* Your goal
Retype, word for word, the lines from the first line of the entries through the line that holds "right back paw: (286, 444)"; leave out the pictures.

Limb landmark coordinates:

******

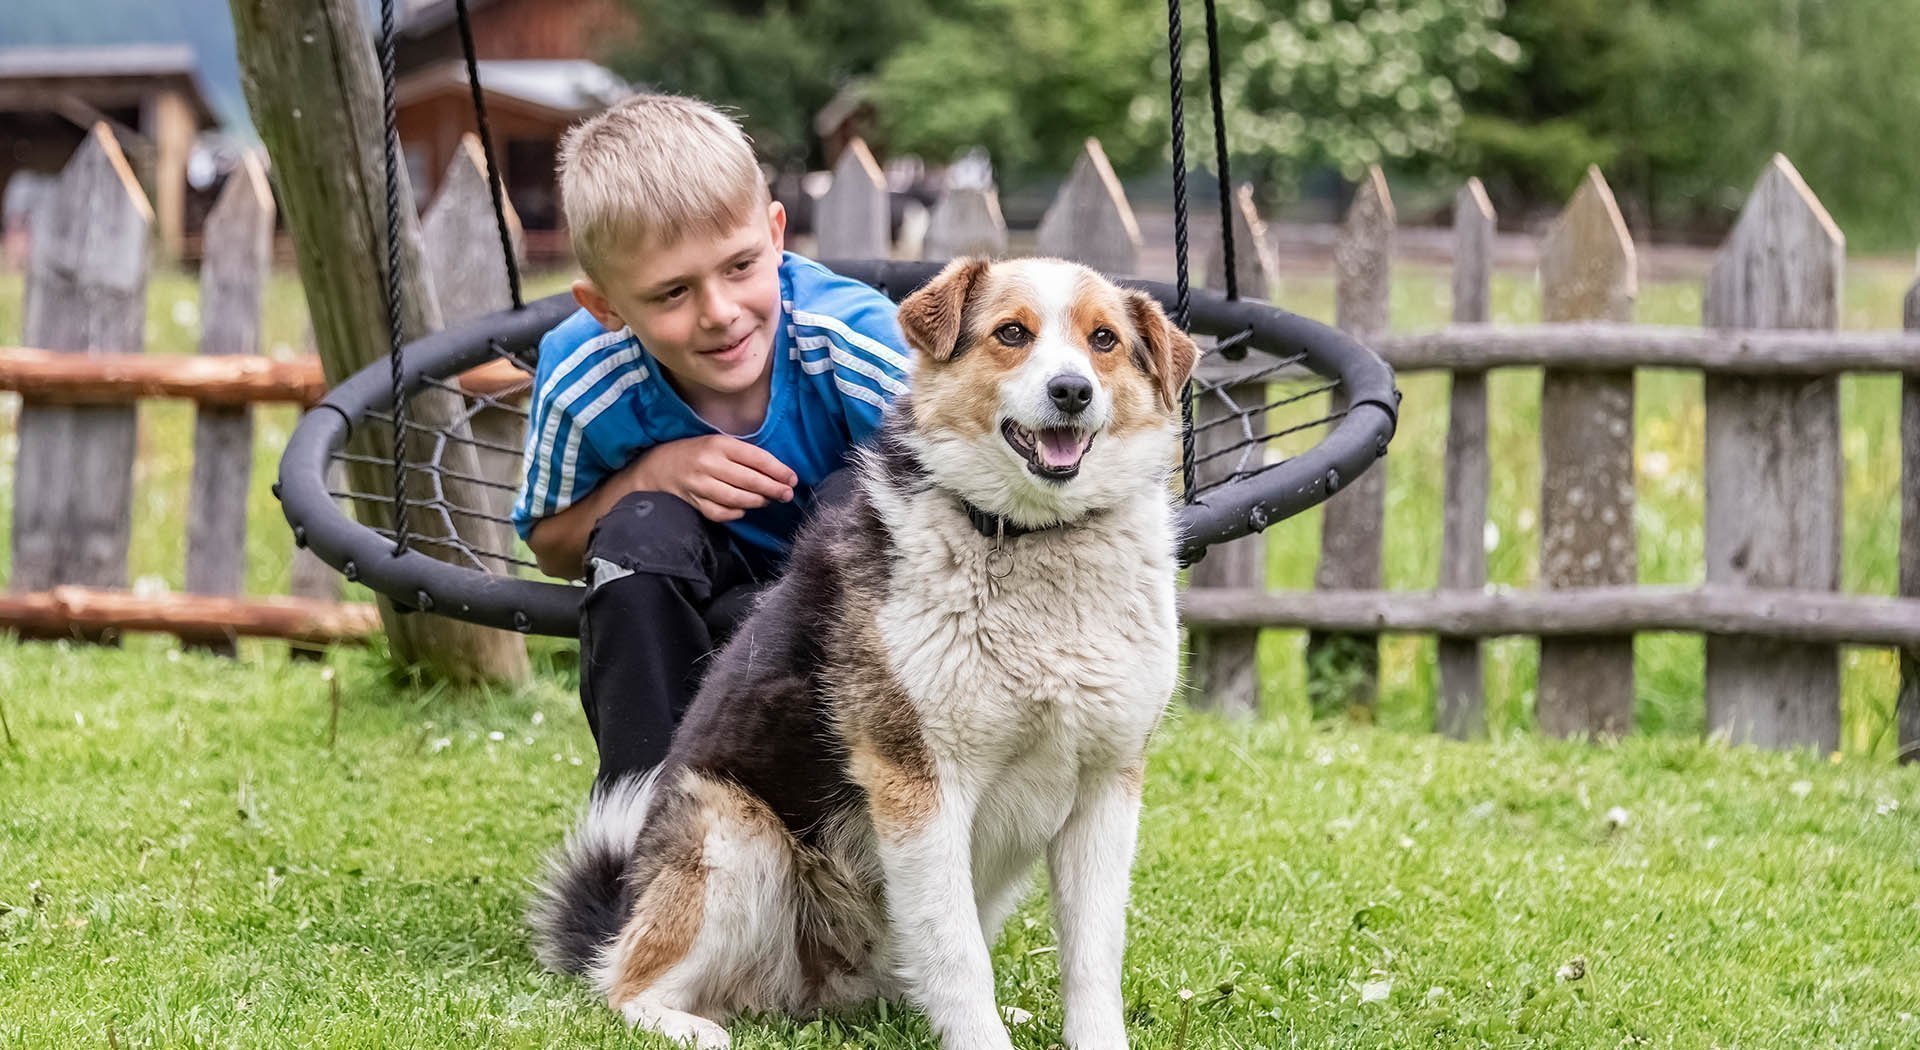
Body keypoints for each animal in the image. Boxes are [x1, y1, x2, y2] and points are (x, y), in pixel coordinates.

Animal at [533, 257, 1190, 1050]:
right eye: (1011, 334)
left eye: (1104, 341)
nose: (1073, 391)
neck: (1036, 540)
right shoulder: (919, 785)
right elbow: (958, 956)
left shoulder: (1106, 789)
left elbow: (1092, 960)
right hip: (737, 837)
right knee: (623, 984)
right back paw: (691, 1026)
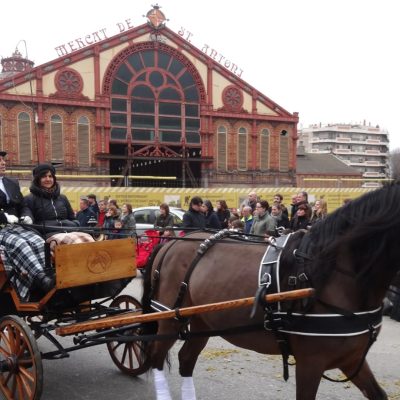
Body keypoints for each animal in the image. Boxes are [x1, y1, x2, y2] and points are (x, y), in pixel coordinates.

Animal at [141, 183, 400, 398]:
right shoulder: (310, 363)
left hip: (202, 321)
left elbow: (378, 394)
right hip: (170, 319)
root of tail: (172, 243)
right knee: (156, 357)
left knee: (186, 359)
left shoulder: (352, 359)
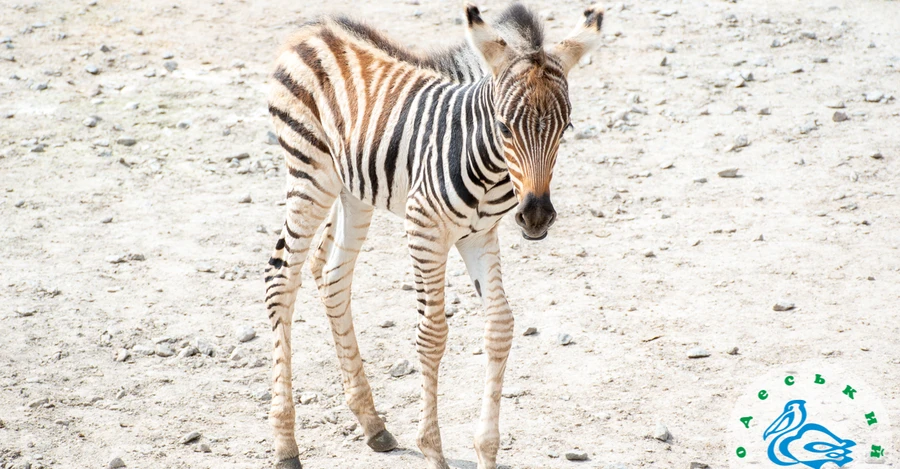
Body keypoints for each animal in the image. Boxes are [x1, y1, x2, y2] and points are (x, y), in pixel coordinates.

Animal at [264, 4, 608, 468]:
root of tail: (313, 31)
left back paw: (372, 424)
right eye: (504, 126)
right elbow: (432, 334)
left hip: (353, 187)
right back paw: (286, 444)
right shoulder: (424, 227)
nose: (536, 217)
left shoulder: (480, 235)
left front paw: (486, 451)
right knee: (281, 278)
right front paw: (431, 448)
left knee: (332, 274)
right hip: (310, 173)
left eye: (567, 126)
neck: (489, 166)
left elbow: (500, 326)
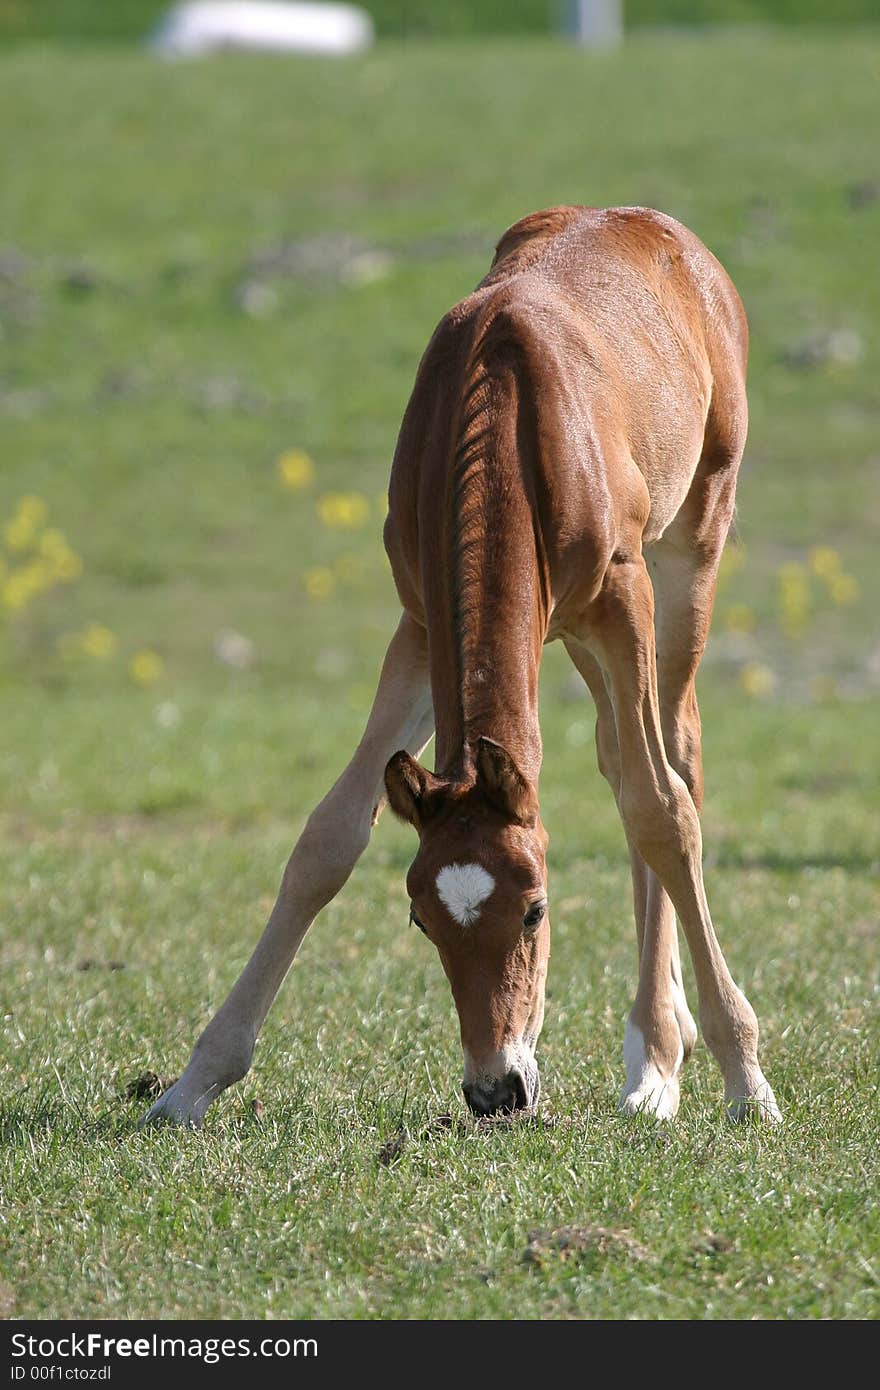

******

* Solved problem
Body keypoints for each animal in the image. Boxes are [x1, y1, x2, y2] and points are (x, y), in pixel coordinates.

Animal at [533, 257, 1190, 1050]:
right eye: (1011, 334)
left eye: (1104, 341)
nose: (1073, 391)
neck: (1036, 540)
right shoulder: (919, 785)
right elbow: (958, 956)
left shoulder: (1106, 789)
left elbow: (1092, 960)
right hip: (737, 837)
right knee: (623, 984)
right back paw: (691, 1026)
Body keypoints for each animal in the image. Boxes are [x1, y1, x2, y2] and points are (x, y), in pixel coordinates.

Animal at [141, 183, 400, 398]:
right shoulder: (310, 363)
left hip: (202, 321)
left elbow: (378, 394)
right hip: (170, 319)
root of tail: (172, 243)
right knee: (156, 357)
left knee: (186, 359)
left shoulder: (352, 359)
Body keypoints for each animal in the image. Boxes are [x1, y1, x2, y2] and points are (x, y), in pixel coordinates.

Animal at [264, 4, 608, 468]:
root of tail: (313, 31)
left back paw: (372, 424)
right eye: (504, 126)
right elbow: (432, 334)
left hip: (353, 187)
right back paw: (286, 444)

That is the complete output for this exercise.